The APCE, which provides independent oversight on the fight against polio, addressed the media on 12 October during its third annual review meeting at World Health Organization headquarters in Geneva.

Polio-endemic Afghanistan, India, Nigeria, and Pakistan have all reported new cases of polio this year. India is experiencing a challenging outbreak that has so far infected 386 children, most of them in the state of Uttar Pradesh. In response, health officials and politicians in the four countries are pledging renewed commitment to the goal of eradication.

"Polio eradication hinges on vaccine supply, community acceptance, funding, and political will," said Robert Scott, chair of Rotary's International PolioPlus Committee. "The first three are in place. The last will make the difference."

"With a more effective monovalent vaccine and accelerated lab processes for identifying poliovirus, these countries have the best tools we've ever had," noted Stephen Cochi, ACPE chair and senior adviser to the director of the global immunization division at the U.S. Centers for Disease Control and Prevention. "Eradicating polio is no longer a technical issue alone.
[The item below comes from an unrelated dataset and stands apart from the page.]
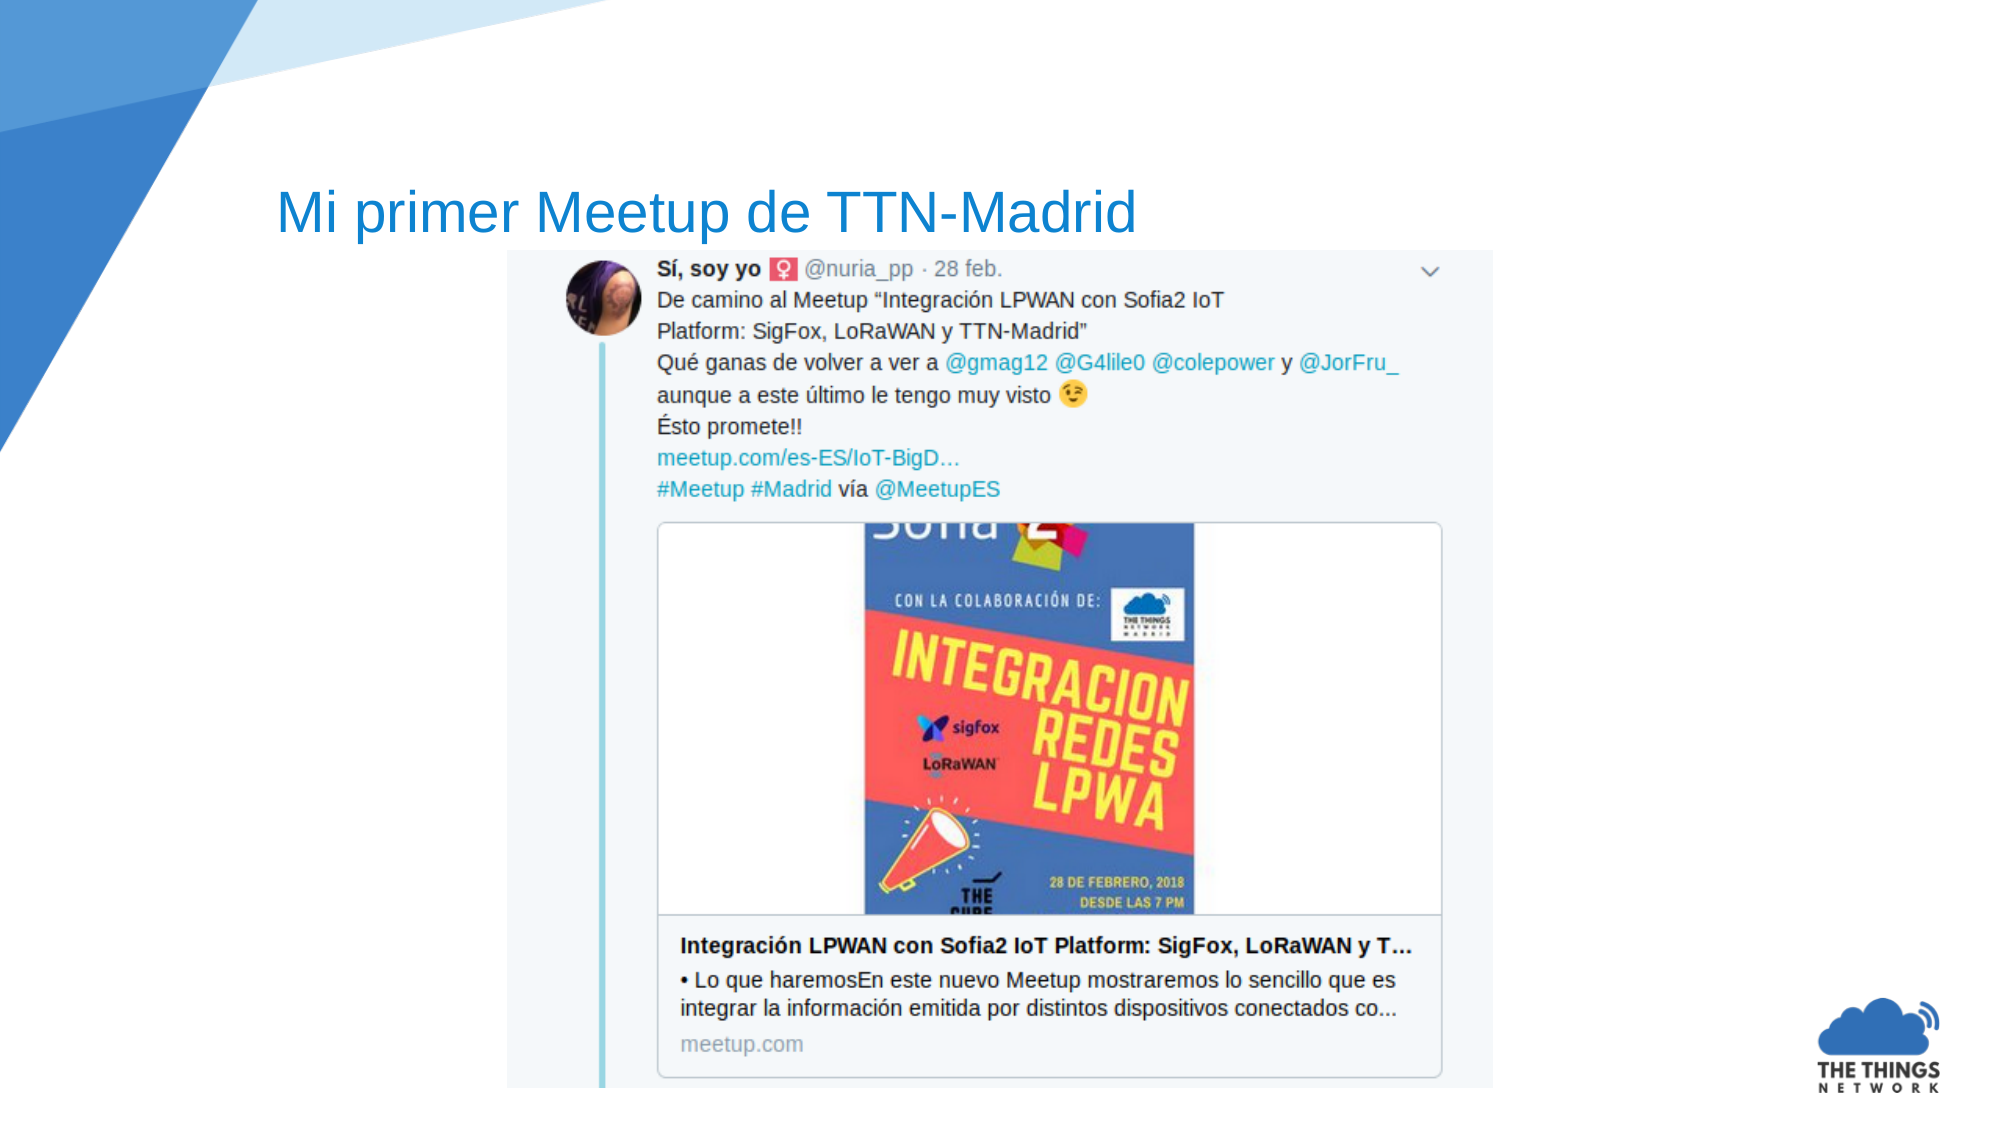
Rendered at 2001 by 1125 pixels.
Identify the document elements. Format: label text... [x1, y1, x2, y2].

picture [0, 0, 1940, 1093]
title Mi primer Meetup de TTN-Madrid [261, 100, 1863, 318]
Success is now more a question of the political will to ensure effective administration at all levels so that all children get the vaccine."
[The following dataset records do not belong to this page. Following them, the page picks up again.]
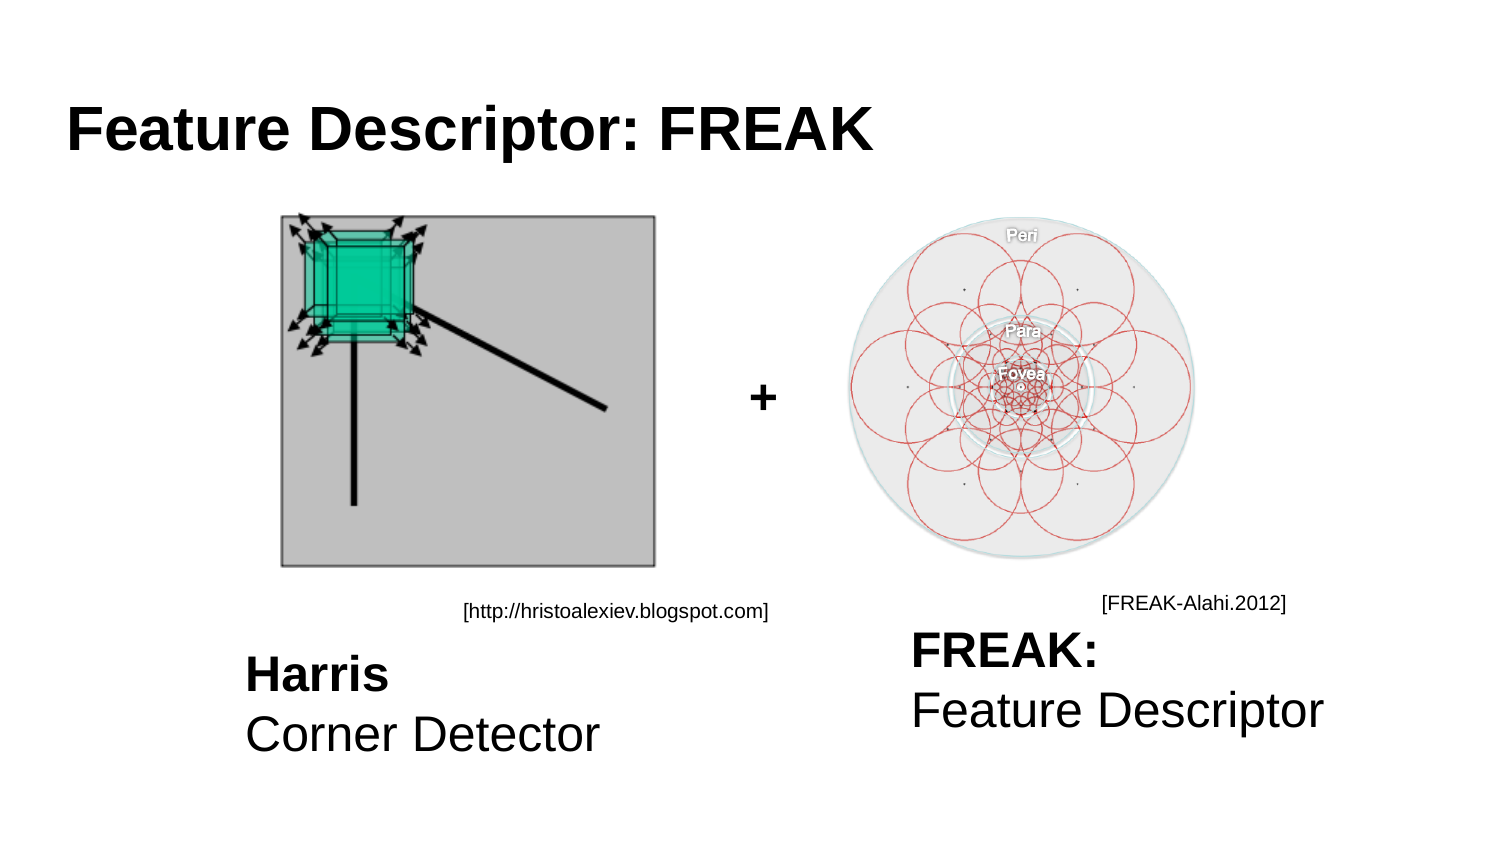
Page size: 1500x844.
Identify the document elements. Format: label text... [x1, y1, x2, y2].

picture [843, 198, 1211, 572]
text_box [http://hristoalexiev.blogspot.com] [448, 582, 817, 646]
text_box + [733, 349, 844, 444]
picture [262, 199, 691, 594]
text_box Harris Corner Detector [230, 626, 691, 770]
text_box FREAK: Feature Descriptor [895, 602, 1375, 794]
text_box [FREAK-Alahi.2012] [1086, 574, 1375, 602]
title Feature Descriptor: FREAK [51, 72, 1449, 167]
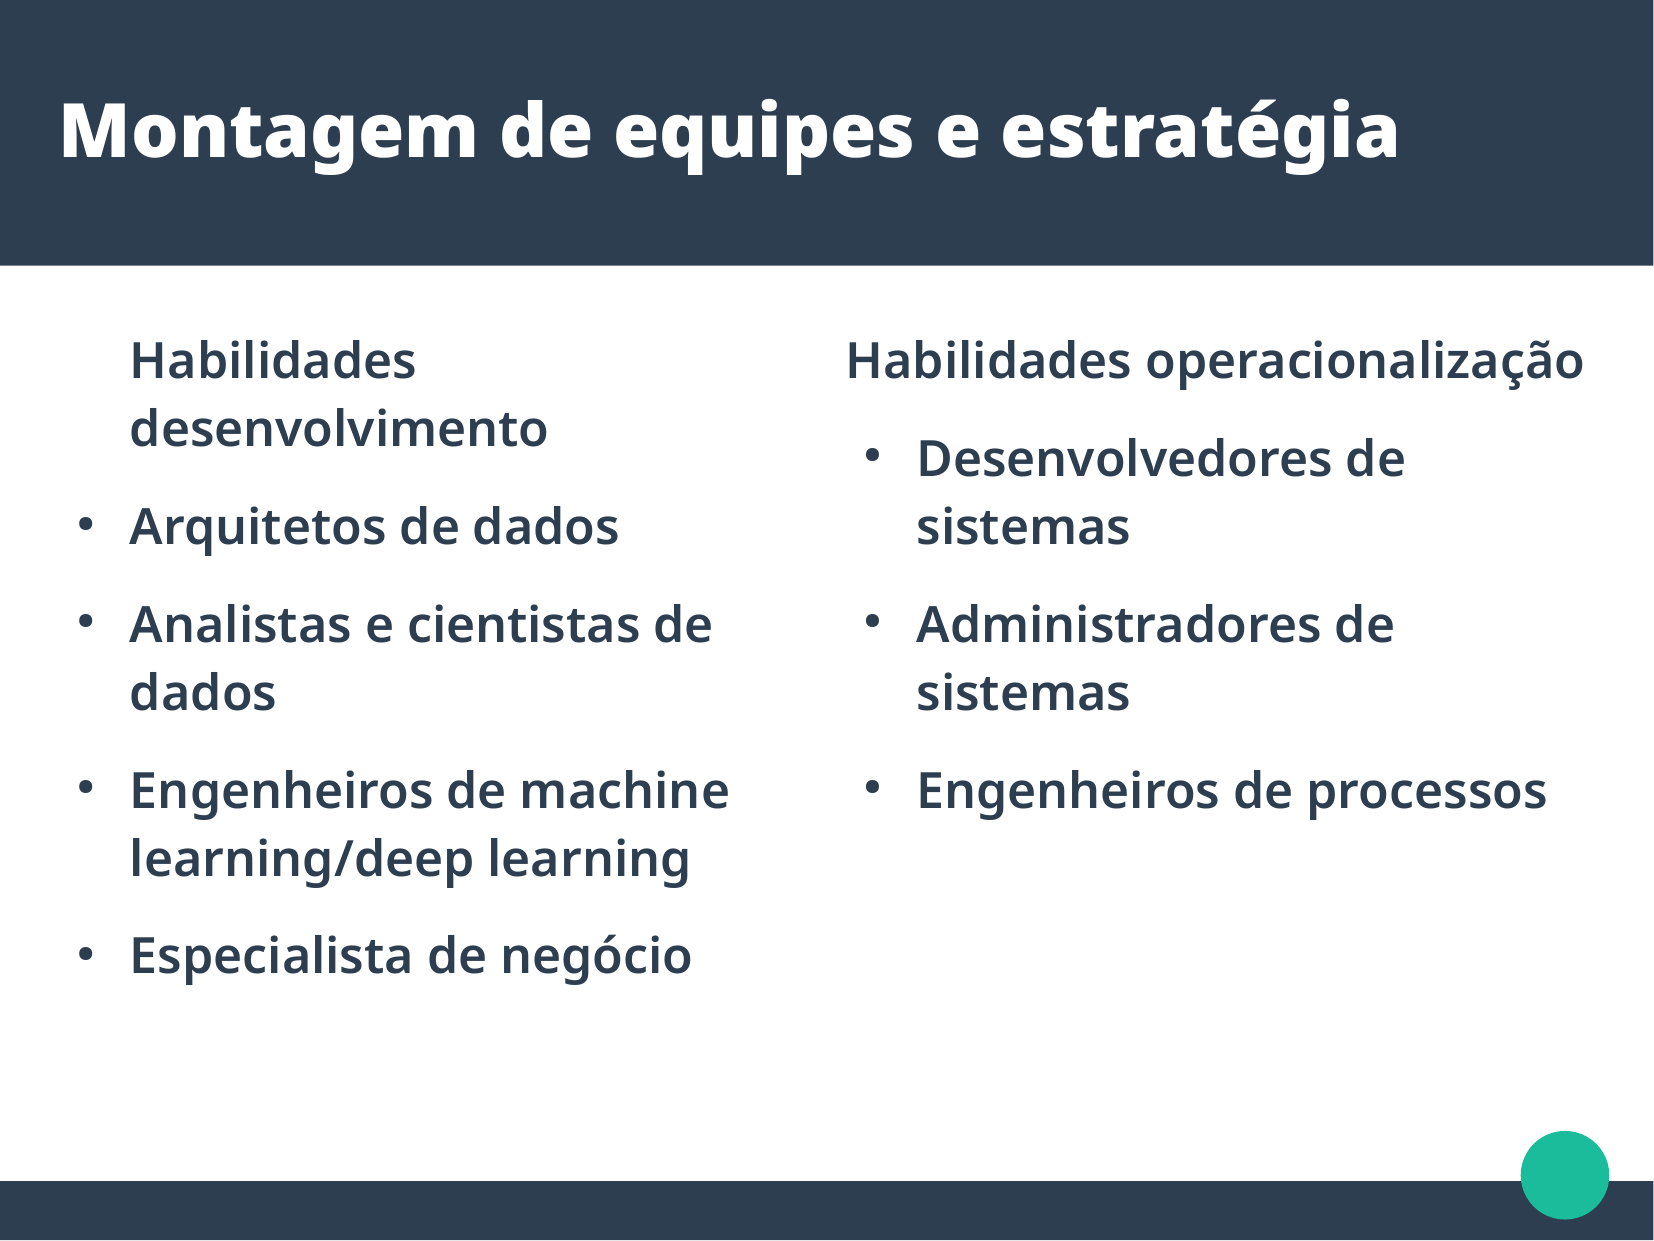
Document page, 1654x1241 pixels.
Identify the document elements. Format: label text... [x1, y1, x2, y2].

title Montagem de equipes e estratégia [59, 49, 1595, 207]
list Habilidades operacionalização Desenvolvedores de sistemas Administradores de sistemas Engenheiros de processos [845, 324, 1596, 1152]
list Habilidades desenvolvimento Arquitetos de dados Analistas e cientistas de dados Engenheiros de machine learning/deep learning Especialista de negócio [59, 324, 809, 1152]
The most serious setback to the goal of completely eliminating the poliovirus occurred when some states in Nigeria boycotted the oral polio vaccine for 11 months. That boycott ended in 2004, but the polio outbreak it triggered eventually reinfected 25 countries in Africa, the Middle East, and Asia. After aggressive immunization campaigns, however, most of the affected countries have since stamped out the imported cases of polio.

ACPE officials noted that several governments are already showing the political resolve needed to finish the job of eradicating polio.
For example, Afghan President Hamid Kharzai moved polio immunization directly under his office, after a spike in new polio cases in southern Afghanistan. And Saudi Arabia now requires proof of polio immunization for Muslims traveling to Mecca for this year's pilgrimage.